By Odunewu Segun
With a total loan portfolio of N18.53 trillion, out of which N1.85 trillion are Non-Performing Loans, and Deposit Money Banks directors’ accounting for N740 billion of the loans as insider related loans, the Central Bank of Nigeria has said it will soon go after such defaulting banks directors.
National Daily had earlier reported the recommendation by the Nigeria Deposit Insurance Corporation (NDIC) that directors of licensed banks, including microfinance banks (MFBs) and Primary Mortgage Banks (PMBs) be barred from obtaining credit facilities from their respective financial institutions as a way of curbing rising bad loans in the financial sector.
Speaking recently at the CBN-Financial Institutions Training Centre (FITC) continuous education programme for directors of banks and other financial institution, Governor of the CBN, Godwin Emefiele said this abuses has contributed immensely to the liquidity crisis facing some banks in the country, and would have crippled some if not for the intervention of the CBN to safeguard depositors’ fund.
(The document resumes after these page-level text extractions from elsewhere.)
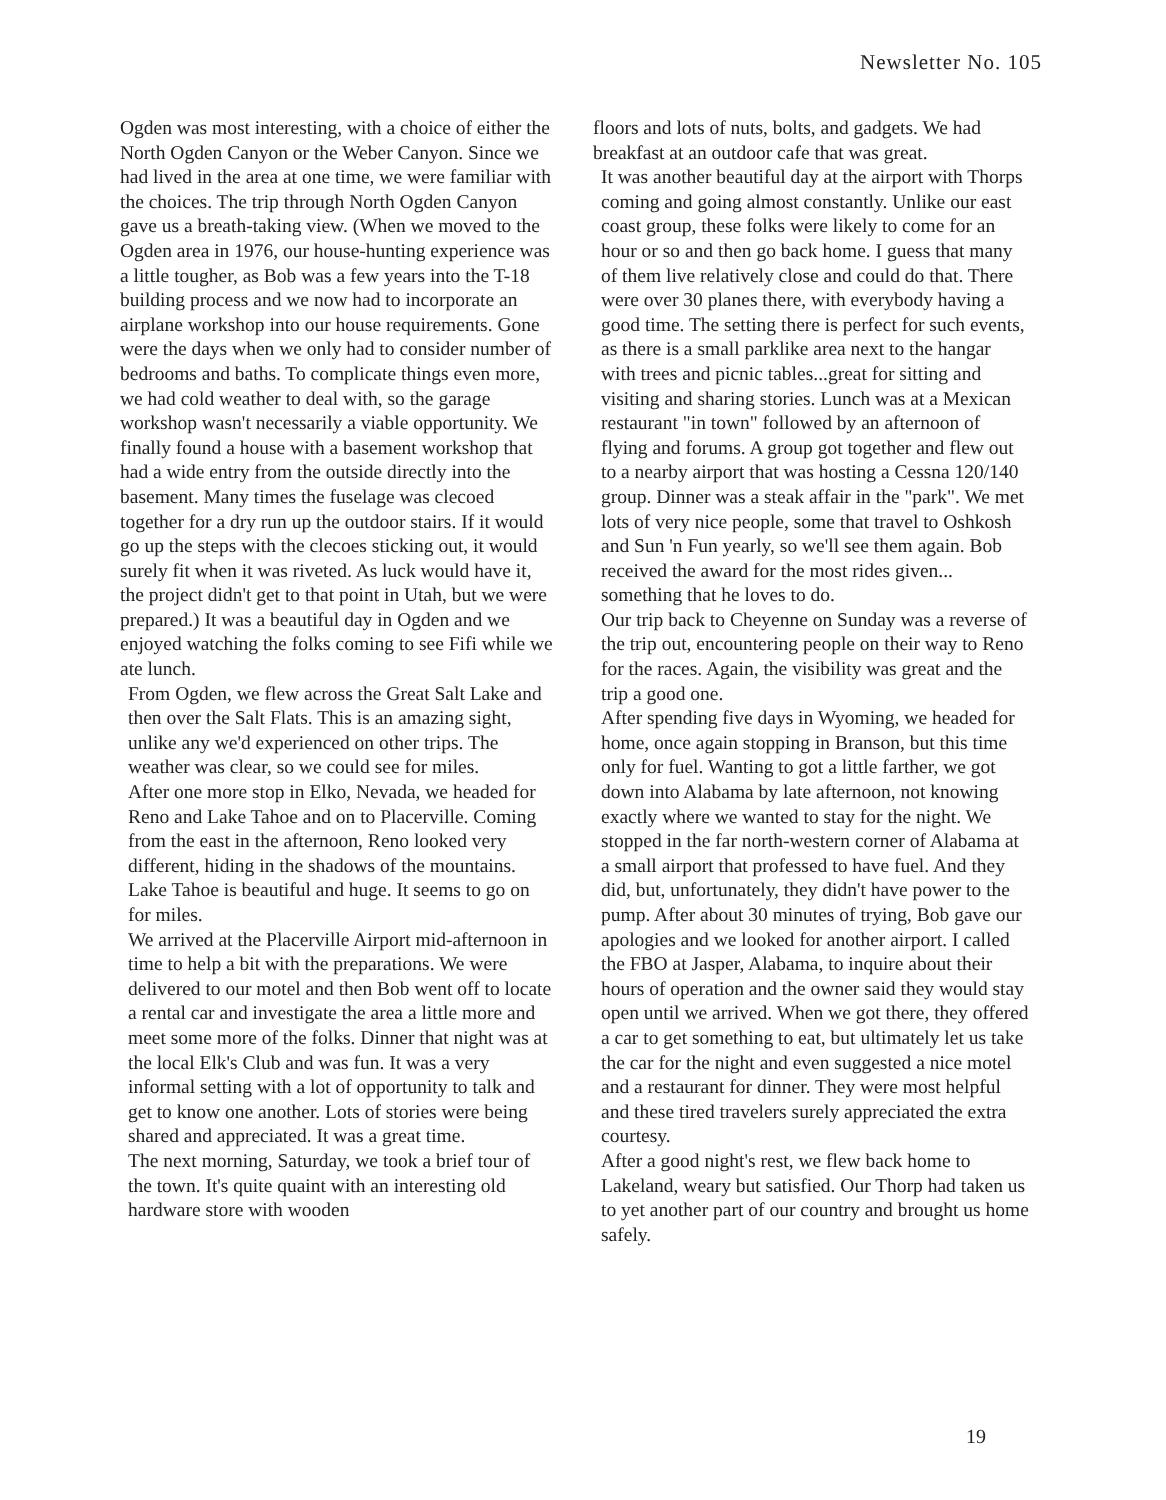Newsletter No. 105
Ogden was most interesting, with a choice of either the North Ogden Canyon or the Weber Canyon. Since we had lived in the area at one time, we were familiar with the choices. The trip through North Ogden Canyon gave us a breath-taking view. (When we moved to the Ogden area in 1976, our house-hunting experience was a little tougher, as Bob was a few years into the T-18 building process and we now had to incorporate an airplane workshop into our house requirements. Gone were the days when we only had to consider number of bedrooms and baths. To complicate things even more, we had cold weather to deal with, so the garage workshop wasn't necessarily a viable opportunity. We finally found a house with a basement workshop that had a wide entry from the outside directly into the basement. Many times the fuselage was clecoed together for a dry run up the outdoor stairs. If it would go up the steps with the clecoes sticking out, it would surely fit when it was riveted. As luck would have it, the project didn't get to that point in Utah, but we were prepared.) It was a beautiful day in Ogden and we enjoyed watching the folks coming to see Fifi while we ate lunch.
From Ogden, we flew across the Great Salt Lake and then over the Salt Flats. This is an amazing sight, unlike any we'd experienced on other trips. The weather was clear, so we could see for miles.
After one more stop in Elko, Nevada, we headed for Reno and Lake Tahoe and on to Placerville. Coming from the east in the afternoon, Reno looked very different, hiding in the shadows of the mountains. Lake Tahoe is beautiful and huge. It seems to go on for miles.
We arrived at the Placerville Airport mid-afternoon in time to help a bit with the preparations. We were delivered to our motel and then Bob went off to locate a rental car and investigate the area a little more and meet some more of the folks. Dinner that night was at the local Elk's Club and was fun. It was a very informal setting with a lot of opportunity to talk and get to know one another. Lots of stories were being shared and appreciated. It was a great time.
The next morning, Saturday, we took a brief tour of the town. It's quite quaint with an interesting old hardware store with wooden
floors and lots of nuts, bolts, and gadgets. We had breakfast at an outdoor cafe that was great.
It was another beautiful day at the airport with Thorps coming and going almost constantly. Unlike our east coast group, these folks were likely to come for an hour or so and then go back home. I guess that many of them live relatively close and could do that. There were over 30 planes there, with everybody having a good time. The setting there is perfect for such events, as there is a small parklike area next to the hangar with trees and picnic tables...great for sitting and visiting and sharing stories. Lunch was at a Mexican restaurant "in town" followed by an afternoon of flying and forums. A group got together and flew out to a nearby airport that was hosting a Cessna 120/140 group. Dinner was a steak affair in the "park". We met lots of very nice people, some that travel to Oshkosh and Sun 'n Fun yearly, so we'll see them again. Bob received the award for the most rides given... something that he loves to do.
Our trip back to Cheyenne on Sunday was a reverse of the trip out, encountering people on their way to Reno for the races. Again, the visibility was great and the trip a good one.
After spending five days in Wyoming, we headed for home, once again stopping in Branson, but this time only for fuel. Wanting to got a little farther, we got down into Alabama by late afternoon, not knowing exactly where we wanted to stay for the night. We stopped in the far north-western corner of Alabama at a small airport that professed to have fuel. And they did, but, unfortunately, they didn't have power to the pump. After about 30 minutes of trying, Bob gave our apologies and we looked for another airport. I called the FBO at Jasper, Alabama, to inquire about their hours of operation and the owner said they would stay open until we arrived. When we got there, they offered a car to get something to eat, but ultimately let us take the car for the night and even suggested a nice motel and a restaurant for dinner. They were most helpful and these tired travelers surely appreciated the extra courtesy.
After a good night's rest, we flew back home to Lakeland, weary but satisfied. Our Thorp had taken us to yet another part of our country and brought us home safely.
19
Speaking on the theme: “The Next Level of Corporate Governance Practice” Emefiele said many bank chief and executive directors abused their offices, waving aside rules and regulations, granting loans to their businesses and friends from depositors fund at a very low interest rates,
Emefiele said even though the shareholders are important to the banking sector, but the most important stakeholders in the banks are the depositors. He said depositors’ funds are 10 times higher than shareholders’ funds, hence the interest of the depositors that should be paramount.
The CBN boss said running an efficient and sound bank is all about strong governance adding that weak governance ensues when shareholders employ inexperienced or unenlightened people to run their banks.
He said that prior to the global financial crisis of 2007 to 2009, it was taken for granted that the banking sector in Nigeria was safe and sound.
However, this trust proved to be misplaced as it was realized that none of the 25 banks that scaled the CBN consolidation exercise was immune from failure if they operated in a poor corporate governance environment.
He said the CBN would continue to deploy more robust and risk-sensitive supervisory framework in line with global best practices in consonance with the rapidly changing environment to nip potential crisis in the bud.
Recall that in February, while defending the Corporation’s 2017 budget before the House of Representatives, MD/CEO, NDIC, Alhaji Umaru Ibrahim had disclosed that Directors were responsible for 40 per cent of the N1.85 trillion bad loans accumulated by lenders as at December 2016.
He also said that Directors were responsible for about 40 per cent of N139.45 billion bad loans in microfinance banks and mortgage banks. Specifically, he said: “As at December 2016, the 25 Deposit Money Banks (DMBs) had total loans portfolio of N18.53 trillion out of which N1.85 trillion or 10 per cent were Non-Performing Loans (NPLs) where N740 billion or 40 per cent constituted Insider/Directors related loans.